* Text under study:
/---

Given this shaky foundation to start with, I implemented my own PUT function. While I eventually got it working for my specific purpose, I don't recommend going that route. HTTP, especially 1.1, is a complex protocol and implementing it is tricky. As I said, I believe the httpRequest methods, which send HTTP/1.1 in their request headers, get it wrong.
Specifically, they read the HTTP response with a loop like one of the following:
repeat{ ss <- read.socket(fp,loop=FALSE) output <- paste(output,ss,sep="") if(regexpr("\r\n0\r\n\r\n",ss)>-1) break() if (ss == "") break() }
repeat{ ss <- rawToChar(readBin(scon, "raw", 2048)) output <- paste(output,ss,sep="") if(regexpr("\r\n0\r\n\r\n",ss)>-1) break() if(ss == "") break() #if(proc.time()[3] > start+timeout) break() }
Notice that they're counting on a blank line, a zero followed by a blank line or the server closing the connection to signal the end of the response body. I dunno where the zero thing comes from or why we should count on it not being broken up during reading. Looking through RFC2616 we find this description of an HTTP message:
generic-message = start-line *(message-header CRLF) CRLF [ message-body ]
While the headers section ends with a blank line, the message body is not required to end in anything in particular. The part of the spec that refers to message length lists 5 ways that a message may be terminated, 4 of which are not "server closes connection". None of them are "a blank line". HTTP 1.1 was specifically designed this way so web browsers could download a page and all its images using the same open connection.

\---

* Source data:
/---

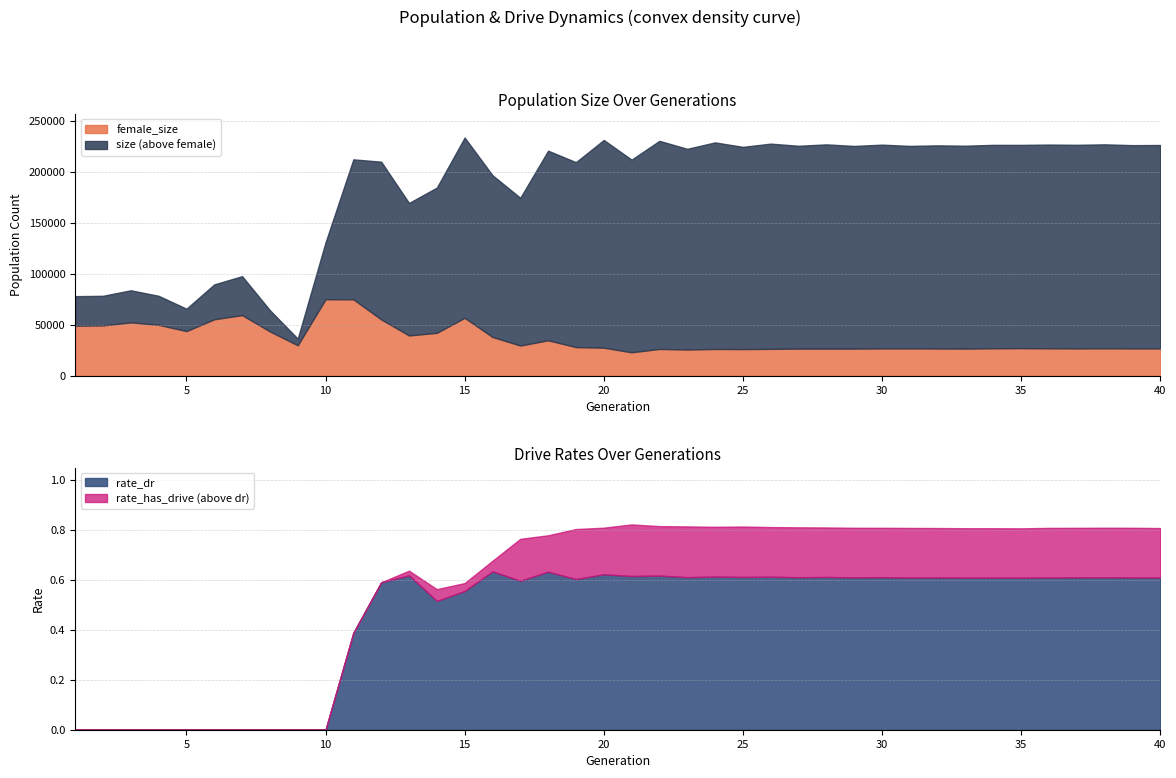

How many lines are shown in the chart?

4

\---

* What is needed:
List every signal that, according to the HTTP text above, the httpRequest reading loops count on to mark the end of the response body.

* Your solution:
- A blank line
- A zero followed by a blank line
- The server closing the connection